EXTRACTED DATA →
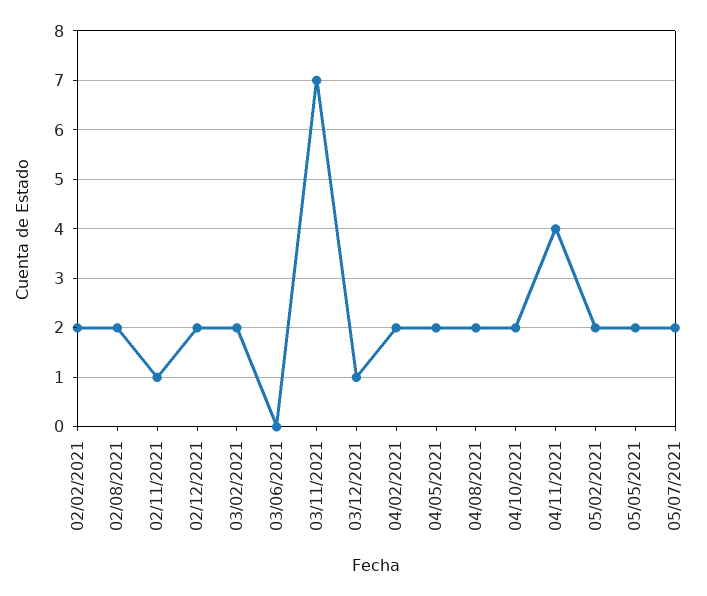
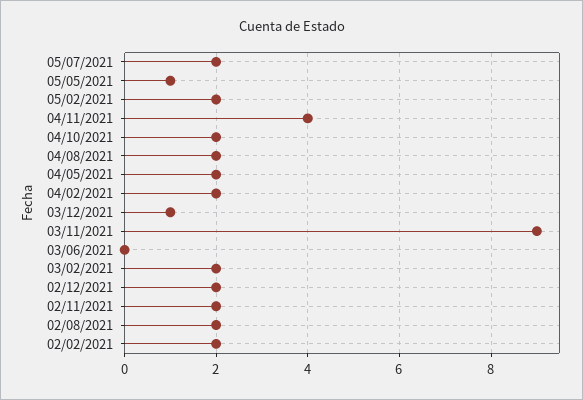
02/11/2021: 1 -> 2
03/11/2021: 7 -> 9
05/05/2021: 2 -> 1

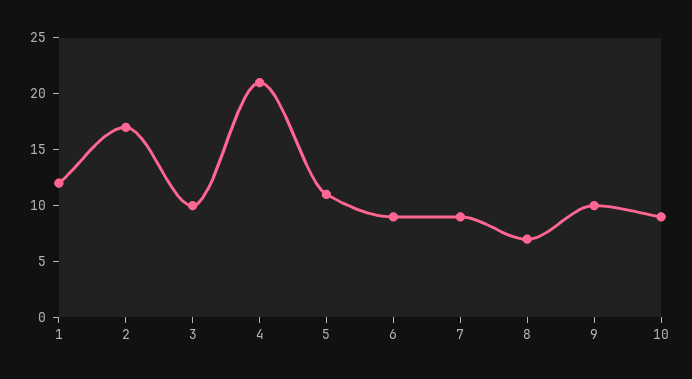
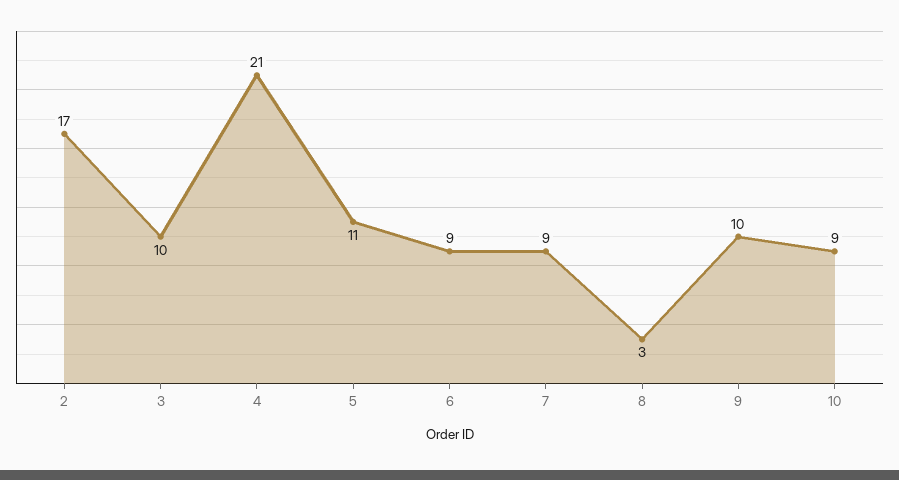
1: 12 -> none
8: 7 -> 3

EXERCISE OBJECTIVE →
Leave out the pictures; repeat the data exactly.

PROBLEM SOLUTION →
02/11/2021: 1 -> 2
03/11/2021: 7 -> 9
05/05/2021: 2 -> 1

1: 12 -> none
8: 7 -> 3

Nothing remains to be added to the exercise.